Любит ли нас Лёня? Да нет, конечно. Это совсем другое чувство. Иногда он боится остаться без нас, вернее, без Дины. Я почти уверен, что уже просыпается ночью в поту, увидев во сне, что она умерла. Я — просыпаюсь. У нас с ним у обоих переходный возраст.

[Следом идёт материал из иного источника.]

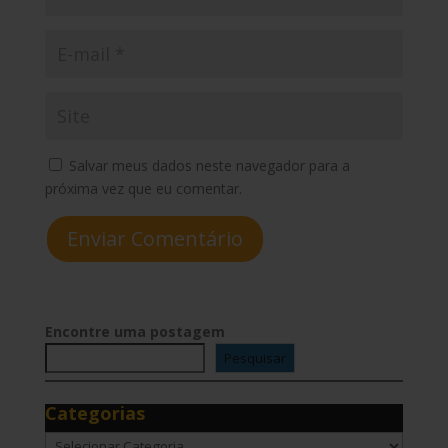
Salvar meus dados neste navegador para a
próxima vez que eu comentar.
Enviar Comentário
Encontre uma postagem
Pesquisar
Categorias
Categorias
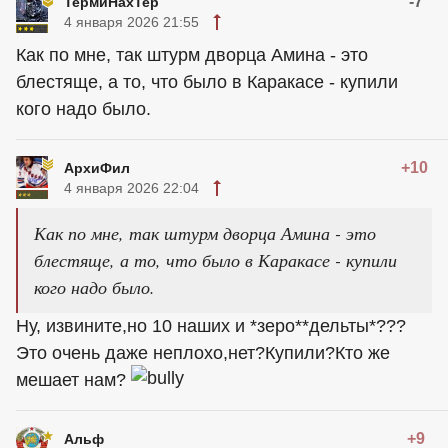
-7
ТермиНахТер
4 января 2026 21:55
Как по мне, так штурм дворца Амина - это
блестяще, а то, что было в Каракасе - купили
кого надо было.
+10
АрхиФил
4 января 2026 22:04
Как по мне, так штурм дворца Амина - это
блестяще, а то, что было в Каракасе - купили
кого надо было.
Ну, извините,но 10 наших и *зеро**дельты*???
Это очень даже неплохо,нет?Купили?Кто же
мешает нам?
+9
Альф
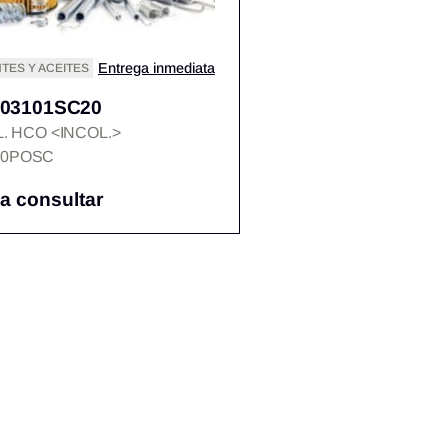
Entrega inmediata
TES Y ACEITES
03101SC20
L. HCO <INCOL.>
00POSC
 a consultar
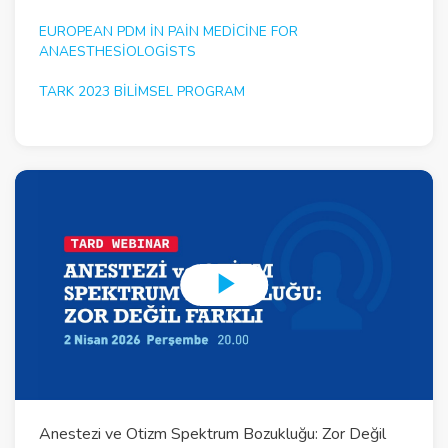
EUROPEAN PDM IN PAIN MEDICINE FOR
ANAESTHESIOLOGISTS
TARK 2023 BILIMSEL PROGRAM
P
l
a
y
Anestezi ve Otizm Spektrum Bozukluğu: Zor Değil
V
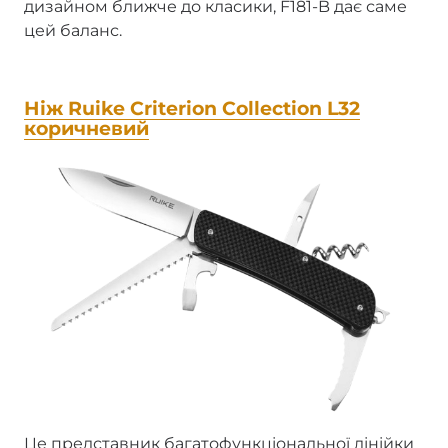
дизайном ближче до класики, F181-B дає саме
цей баланс.
Ніж Ruike Criterion Collection L32
коричневий
Це представник багатофункціональної лінійки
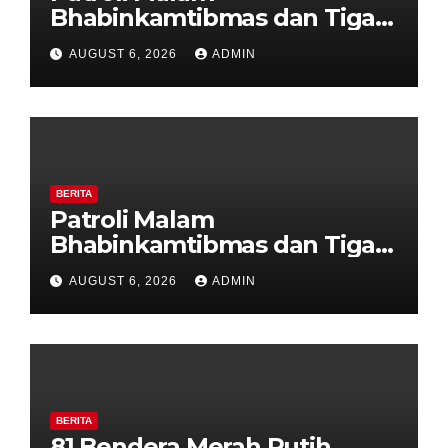
Bhabinkamtibmas dan Tiga
Pilar Kelurahan Ungaran
AUGUST 6, 2026
ADMIN
Perkuat Kamtibmas, Warga
Diajak Aktifkan Ronda
BERITA
Patroli Malam
Bhabinkamtibmas dan Tiga
Pilar Kelurahan Ungaran
AUGUST 6, 2026
ADMIN
Perkuat Kamtibmas, Warga
Diajak Aktifkan Ronda
BERITA
81 Bendera Merah Putih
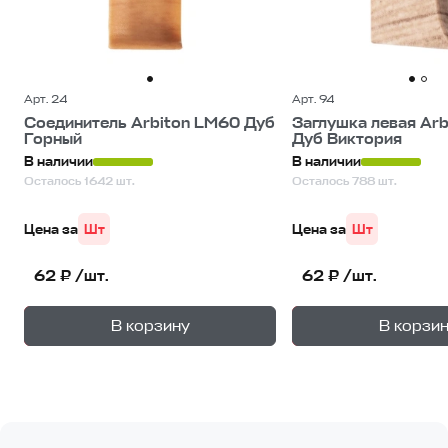
Арт. 24
Арт. 94
Соединитель Arbiton LM60 Дуб
Заглушка левая Ar
Горный
Дуб Виктория
В наличии
В наличии
Осталось 1642 шт.
Осталось 788 шт.
Цена за
Шт
Цена за
Шт
62 ₽ /шт.
62 ₽ /шт.
+
—
—
В корзину
В корзи
1
уп.
1
уп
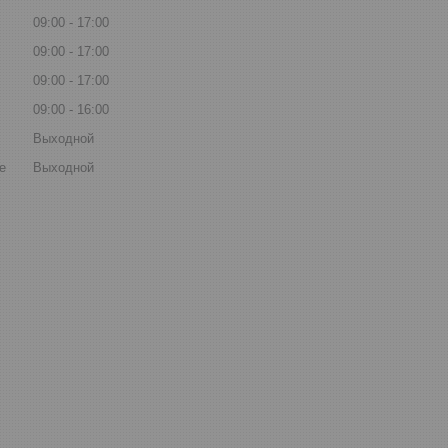
09:00
17:00
09:00
17:00
09:00
17:00
09:00
16:00
Выходной
е
Выходной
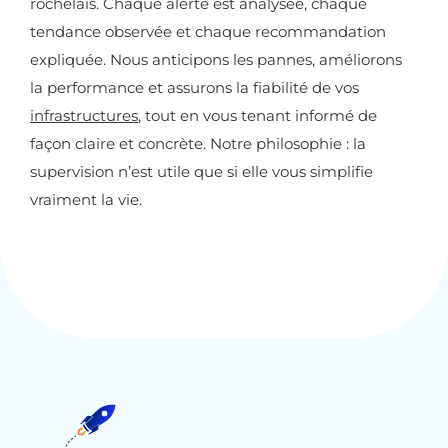
rochelais. Chaque alerte est analysée, chaque
tendance observée et chaque recommandation
expliquée. Nous anticipons les pannes, améliorons
la performance et assurons la fiabilité de vos
infrastructures
, tout en vous tenant informé de
façon claire et concrète. Notre philosophie : la
supervision n’est utile que si elle vous simplifie
vraiment la vie.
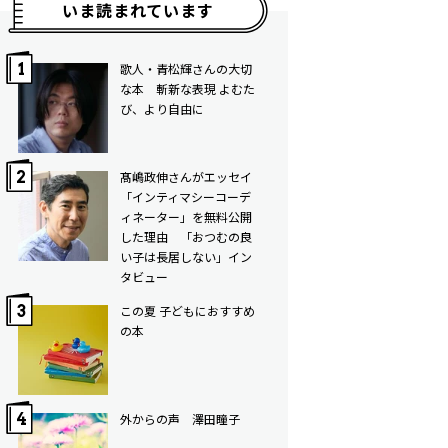
いま読まれています
歌人・青松輝さんの大切
な本 斬新な表現 よむた
び、より自由に
髙嶋政伸さんがエッセイ
「インティマシーコーデ
ィネーター」を無料公開
した理由 「おつむの良
い子は長居しない」イン
タビュー
この夏 子どもにおすすめ
の本
外からの声 澤田瞳子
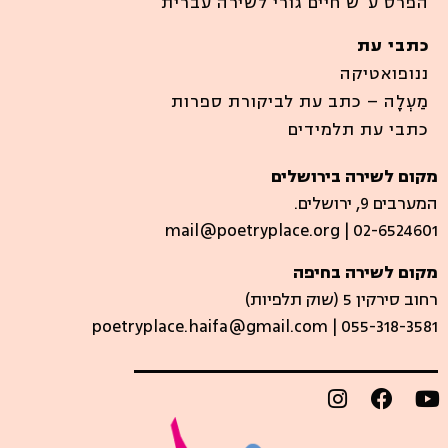
הפרס ע”ש חיים גורי לשירה עברית
כתבי עת
ננופואטיקה
מַעְלָה – כתב עת לביקורת ספרות
כתבי עת תלמידים
מקום לשירה בירושלים
המערבים 9, ירושלים.
mail@poetryplace.org | 02-6524601
מקום לשירה בחיפה
רחוב סירקין 5 (שוק תלפיות)​
poetryplace.haifa@gmail.com | ​055-318-3581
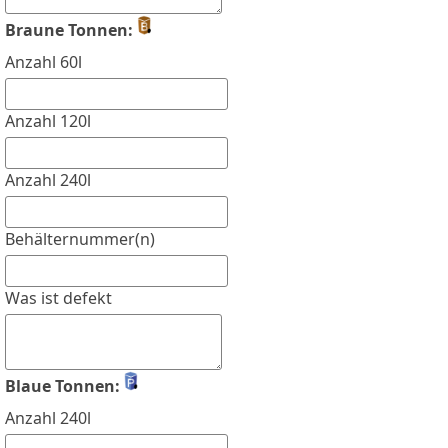
Braune Tonnen:
Anzahl 60l
Anzahl 120l
Anzahl 240l
Behälternummer(n)
Was ist defekt
Blaue Tonnen:
Anzahl 240l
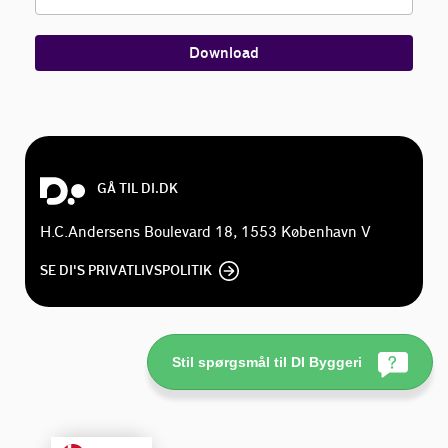
Download
GÅ TIL DI.DK
H.C.Andersens Boulevard 18, 1553 København V
SE DI'S PRIVATLIVSPOLITIK
Stil spørgsmål til DI Byggeri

Да, о себе я ничего не сказал. Преподаю. Общее языкознание. До сих пор классификация языков кажется мне самой захватывающей сказкой на свете, а студенты считают её головной болью, да и вообще предмет мой не жалуют. Была ещё у меня любовь, студенческая радость — так называемая эгоцентрическая речь детей, та, которая постепенно лишается звука, становится сначала шёпотом, потом заметными лишь специальным приборам сокращениями гортани, языка, губ, втягивается внутрь, сливается с мыслью… Потом я позабыл о ней, потом вспомнил в последний раз, — разумеется, когда Лёня был маленьким. Вот он встаёт с горшка, поворачивается, смотрит вниз, видит две кучки, одну побольше, другую поменьше, быстро, но как-то рассеянно, без выражения, произносит: «Это её мама», и сразу отвлекается на что-то другое. Учёные люди, чьи книжки я читал в молодости, полагали, что эгоцентрическая речь возникает, когда в процессе выполнения задачи у ребёнка возникают какие-то трудности. Трудности, да ещё какие: надо так назвать всё вокруг, чтобы оно было защищено, чтобы буквально у всего имелись родители.

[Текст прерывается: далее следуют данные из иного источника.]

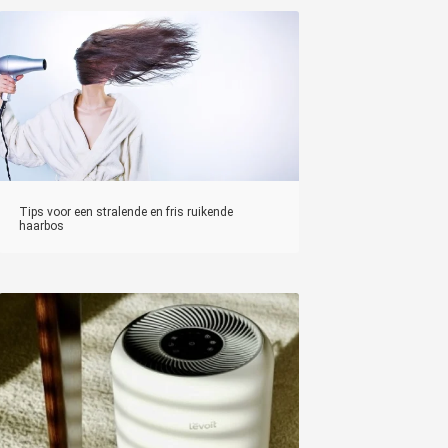
Tips voor een stralende en fris ruikende
haarbos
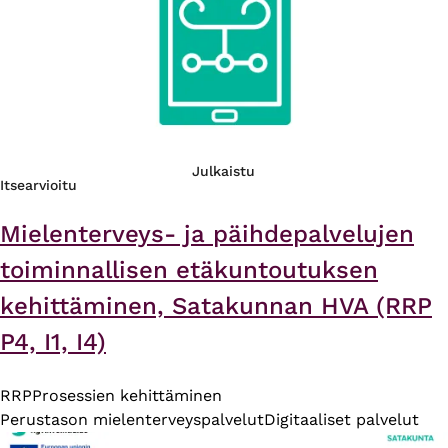
Julkaistu
Itsearvioitu
Mielenterveys- ja päihdepalvelujen
toiminnallisen etäkuntoutuksen
kehittäminen, Satakunnan HVA (RRP
P4, I1, I4)
RRP
Prosessien kehittäminen
Perustason mielenterveyspalvelut
Digitaaliset palvelut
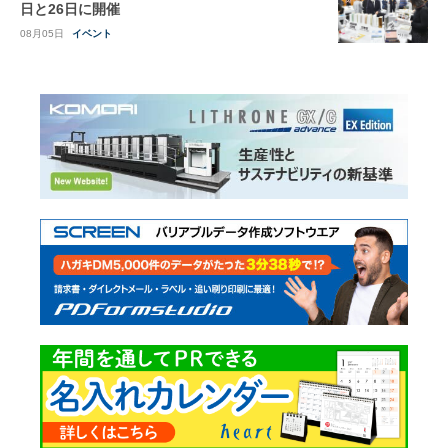
日と26日に開催
08月05日
イベント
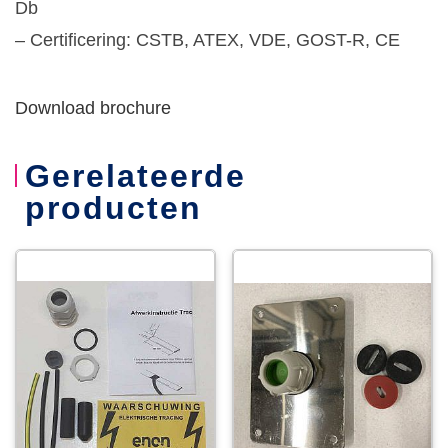
Db
– Certificering: CSTB, ATEX, VDE, GOST-R, CE
Download brochure
Gerelateerde
producten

А вообще-то Дина называет меня «несносный корректор» и «гаситель жизни». Почему «гаситель» — потом, а «корректор» — потому, что только футбольные новости я слушаю или читаю в Интернете, не задумываясь, отчего фраза построена так, а не иначе. Текст, который я мысленно правлю, перекраиваю на свой вкус, то шипит, то хнычет, как моя сестра в детстве, когда мать расчёсывала ей волосы и заплетала косички. Эти звуки я переношу нормально. С ними отступает, или мне только кажется, что отступает, хаос. Дина и Лёня хаоса не боятся, и потому у меня ощущение, что я живу в одной квартире с двумя существами какой-то иной породы.
Против гомона, когда соберутся вместе человек пять и пьют чай, ничего не имею. Я найду, кого слушать, разберусь. Вот на днях забрел к нам на кафедру романист-почасовик (не романы пишет — романской филологией занимается), и я вычленил из гула:
— Соседка у нас… Говорит: «Держали мы черепах, но они у нас что-то не приживаются. Лето живут нормально, а осенью умирают. Залезет в шкаф, зароется в тряпки, ну, животные же всегда умирать уходят от людей — и всё, поминай как звали». Спрашиваю со страхом: «И что вы с ними делаете… когда умрут?». Она: «Ну, как что, выносим во двор и закапываем». «И скольких, — спрашиваю, — закопали». «Трёх, — говорит. — Что-то им у нас не нравится. Не климбт».
Разные виды не желают знать ничего о жизненных циклах друг друга. Ведь три их было, три! И ни малейшего подозрения… Три несчастных черепахи-гоголя, проснувшихся, может быть, под землёй, или откопанных ещё каким-нибудь зубастым видом и съеденных заживо.
Вот и мои не заметят когда-нибудь, как музыка разорвёт мой мозг.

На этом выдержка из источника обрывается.